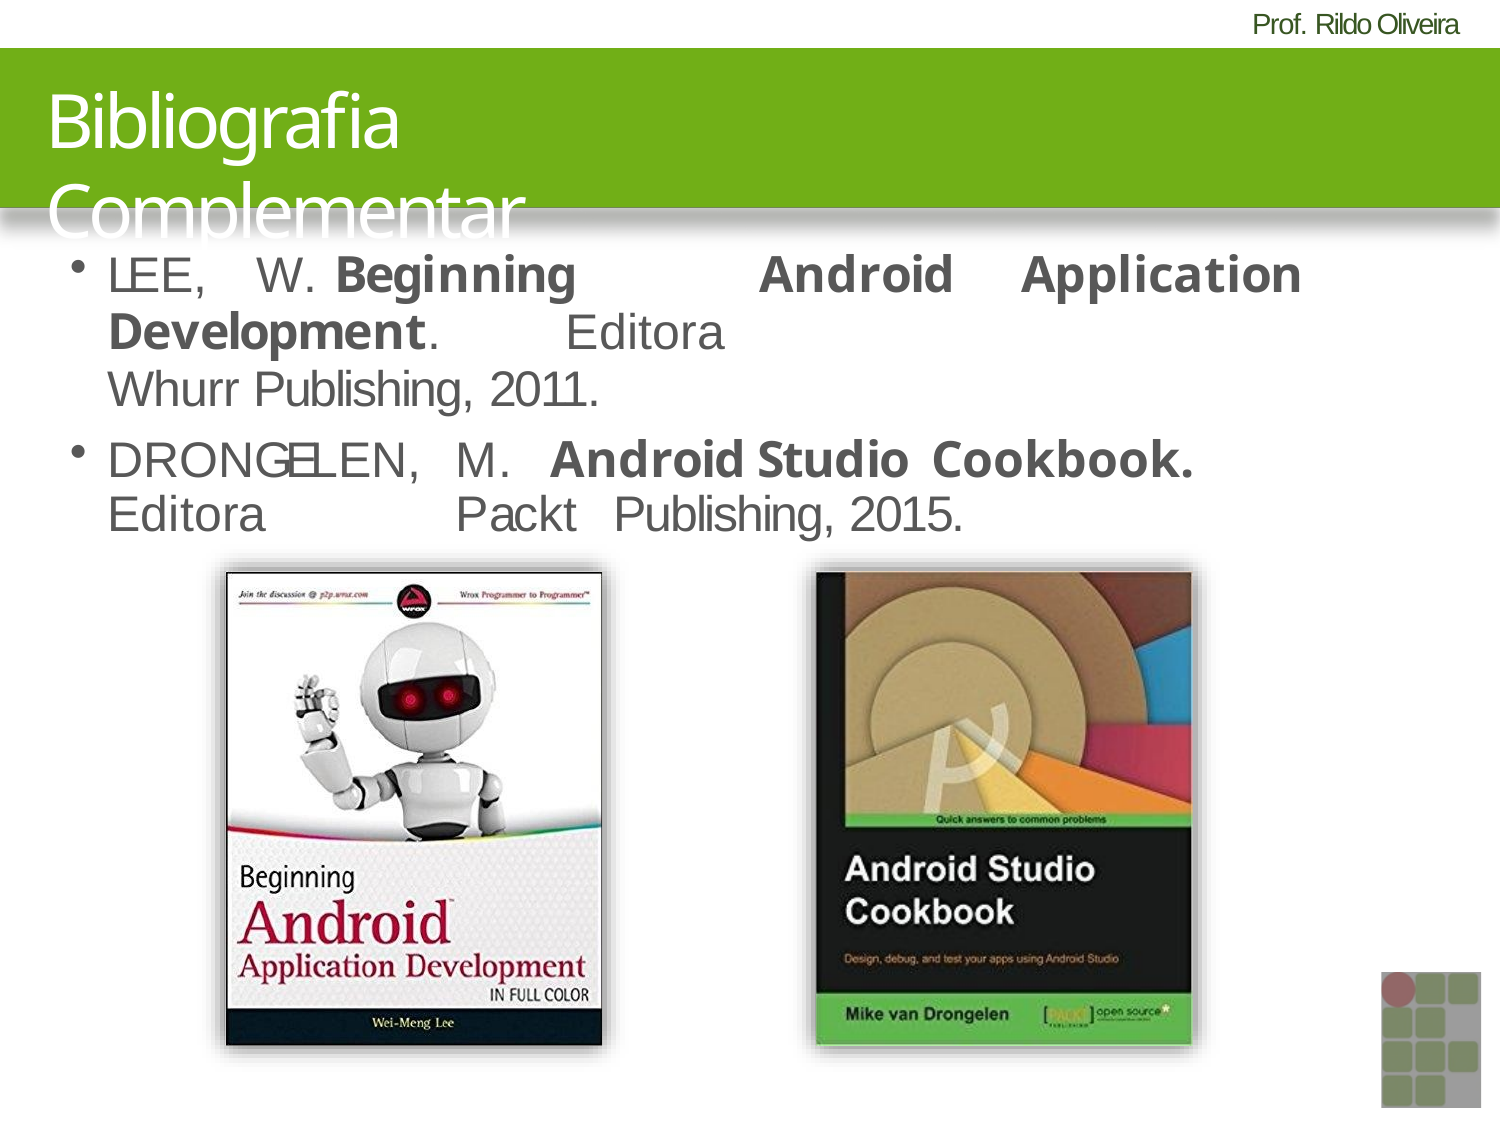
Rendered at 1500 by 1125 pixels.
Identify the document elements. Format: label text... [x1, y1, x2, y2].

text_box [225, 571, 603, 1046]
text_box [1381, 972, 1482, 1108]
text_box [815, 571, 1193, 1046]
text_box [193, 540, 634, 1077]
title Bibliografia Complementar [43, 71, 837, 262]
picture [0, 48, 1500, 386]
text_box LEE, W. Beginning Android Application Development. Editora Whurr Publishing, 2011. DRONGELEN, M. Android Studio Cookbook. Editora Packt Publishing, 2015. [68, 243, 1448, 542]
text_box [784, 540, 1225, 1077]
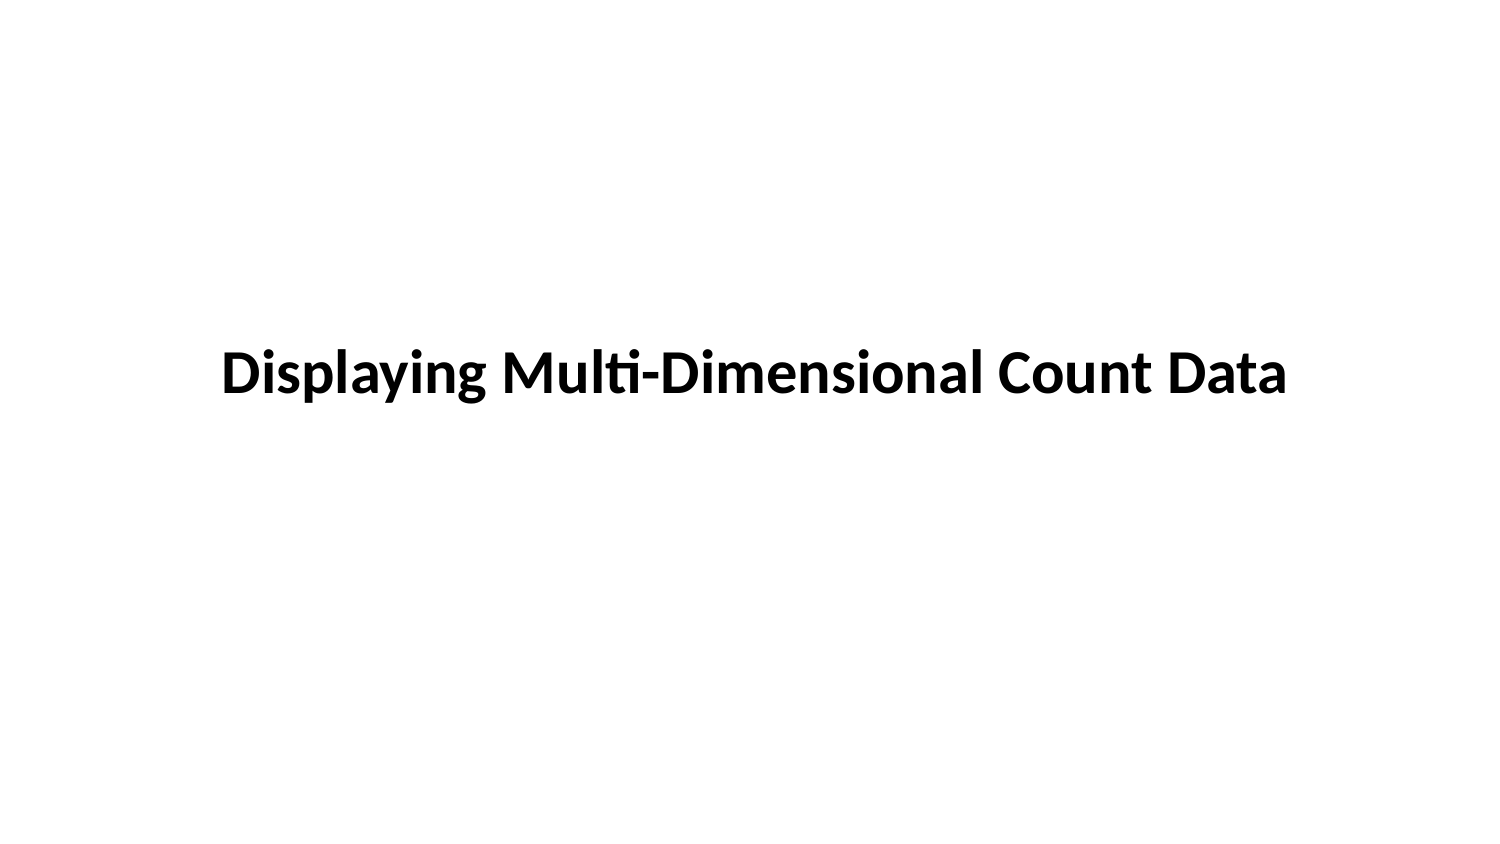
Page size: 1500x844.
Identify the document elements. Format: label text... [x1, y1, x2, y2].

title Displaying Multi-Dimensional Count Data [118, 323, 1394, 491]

* * *

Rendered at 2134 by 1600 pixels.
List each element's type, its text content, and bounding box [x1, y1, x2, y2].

→ What the exercise asks
Reproduce, exactly as they stand in the data above, the lines from the one that holds "Rendered at 2134 by 1600 pixels." to the one that holds "List each element's", inclusive.

→ The answer
Rendered at 2134 by 1600 pixels.
List each element's type, its text content, and bounding box [x1, y1, x2, y2].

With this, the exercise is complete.